|
|
|
|
|
by abathur
175 days ago
|
|
I think both of those experiments do a good job of demonstrating utility on a certain kind of task. But this is cherry-picking. In the grand scheme of the work we all collectively do, very few programming projects entail something even vaguely like generating an Nth HTML parser in a language that already has several wildly popular HTML parsers--or porting that parser into another language that has several wildly popular HTML parsers. Even fewer tasks come with a library of 9k+ tests to sharpen our solutions against. (Which itself wouldn't exist without experts trodding this ground thoroughly enough to accrue them.) The experiments are incredibly interesting and illuminating, but I feel like it's verging on gaslighting to frame them as proof of how useful the technology is when it's hard to imagine a more favorable situation. |
|
Granted, but this reads a bit like a headline from The Onion: "'Hard to imagine a more favourable situation than pressing nails into wood' said local man unimpressed with neighbour's new hammer".

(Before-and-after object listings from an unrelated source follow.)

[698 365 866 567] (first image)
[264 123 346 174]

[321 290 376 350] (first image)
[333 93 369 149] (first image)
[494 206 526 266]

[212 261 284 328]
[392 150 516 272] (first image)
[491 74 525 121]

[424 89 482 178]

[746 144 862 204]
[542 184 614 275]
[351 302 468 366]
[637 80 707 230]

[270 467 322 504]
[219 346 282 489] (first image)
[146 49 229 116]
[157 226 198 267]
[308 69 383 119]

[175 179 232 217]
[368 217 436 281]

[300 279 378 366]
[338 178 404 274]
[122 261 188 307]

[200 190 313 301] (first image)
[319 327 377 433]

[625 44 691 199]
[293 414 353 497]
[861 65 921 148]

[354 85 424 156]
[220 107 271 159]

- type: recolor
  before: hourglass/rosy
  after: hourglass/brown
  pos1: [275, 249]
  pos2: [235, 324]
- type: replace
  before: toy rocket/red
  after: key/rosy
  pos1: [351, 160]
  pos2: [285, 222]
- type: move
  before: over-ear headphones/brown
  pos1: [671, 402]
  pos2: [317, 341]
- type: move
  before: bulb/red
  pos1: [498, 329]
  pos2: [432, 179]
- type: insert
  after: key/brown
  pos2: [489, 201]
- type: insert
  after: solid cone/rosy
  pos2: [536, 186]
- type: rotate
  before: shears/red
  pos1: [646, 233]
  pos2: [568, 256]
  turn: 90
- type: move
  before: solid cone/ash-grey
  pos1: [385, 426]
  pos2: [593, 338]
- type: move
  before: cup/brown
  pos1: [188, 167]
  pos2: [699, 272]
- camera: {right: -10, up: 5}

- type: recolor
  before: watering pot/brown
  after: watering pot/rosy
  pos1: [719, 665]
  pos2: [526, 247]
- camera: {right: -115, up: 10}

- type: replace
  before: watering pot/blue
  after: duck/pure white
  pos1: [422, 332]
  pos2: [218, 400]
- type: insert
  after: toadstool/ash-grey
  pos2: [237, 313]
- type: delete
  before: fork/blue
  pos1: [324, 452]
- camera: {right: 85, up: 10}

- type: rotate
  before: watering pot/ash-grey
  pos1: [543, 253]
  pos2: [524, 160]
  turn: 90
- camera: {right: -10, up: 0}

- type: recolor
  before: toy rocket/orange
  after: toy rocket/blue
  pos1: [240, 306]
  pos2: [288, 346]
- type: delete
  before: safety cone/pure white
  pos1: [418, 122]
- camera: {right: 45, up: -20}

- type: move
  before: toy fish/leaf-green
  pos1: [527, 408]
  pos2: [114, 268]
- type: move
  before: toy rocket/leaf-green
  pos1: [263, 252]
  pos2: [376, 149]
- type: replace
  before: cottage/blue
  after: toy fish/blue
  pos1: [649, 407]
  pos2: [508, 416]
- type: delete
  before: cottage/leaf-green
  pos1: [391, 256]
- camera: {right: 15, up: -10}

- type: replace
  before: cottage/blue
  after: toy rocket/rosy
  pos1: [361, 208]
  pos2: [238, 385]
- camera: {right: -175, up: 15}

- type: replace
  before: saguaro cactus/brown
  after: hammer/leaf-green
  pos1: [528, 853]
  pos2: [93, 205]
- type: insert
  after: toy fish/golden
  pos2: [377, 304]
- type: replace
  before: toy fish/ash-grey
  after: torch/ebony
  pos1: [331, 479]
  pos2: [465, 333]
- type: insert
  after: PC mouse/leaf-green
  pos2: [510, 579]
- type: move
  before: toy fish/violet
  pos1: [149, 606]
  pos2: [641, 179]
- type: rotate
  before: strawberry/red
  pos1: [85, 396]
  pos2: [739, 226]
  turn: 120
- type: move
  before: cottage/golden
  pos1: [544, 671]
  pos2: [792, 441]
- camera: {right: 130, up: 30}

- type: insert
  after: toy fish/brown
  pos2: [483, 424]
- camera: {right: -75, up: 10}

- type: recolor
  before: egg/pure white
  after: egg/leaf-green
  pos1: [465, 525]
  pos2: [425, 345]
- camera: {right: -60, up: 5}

I think it's a strong enough example to disprove "they're an interesting phenomenon that people have convinced themselves MUST BE USEFUL ... either through ignorance or a sense of desperation". Not enough to claim they are always useful in all situations or to all people, but I wasn't trying for that. You (or the person I was replying to) basically have to make the case that Simon Willison is ignorant about LLMs and programming, is desperate about something, or is deluding himself that the port worked when it actually didn't, to keep the original claim. And I don't think you can. He isn't hyping an AI startup, he has no profit motive to delude him. He isn't a non-technical business leader who can't code being baffled by buzzwords. He isn't new to LLMs and wowed by the first thing. He gave a conference talk showing that LLMs cannot draw pelicans on bicycles so he is able to admit their flaws and limitations.
> "But this is cherry-picking."
Is it? I can't use an example where they weren't useful or failed. It makes no sense to try and argue how many successes vs. failures, even if I had any way to know that; any number of people failing at plumbing a bathroom sink don't prove that plumbing is impossible or not useful. One success at plumbing a bathroom sink is enough to demonstrate that it is possible and useful - it doesn't need dozens of examples - even if the task is narrowly scoped and well-trodden. If a Tesla humanoid robot could plumb in a bathroom sink, it might not be good value for money, but it would be a useful task. If it could do it for $30 it might be good value for money as well even if it couldn't do any other tasks at all, right?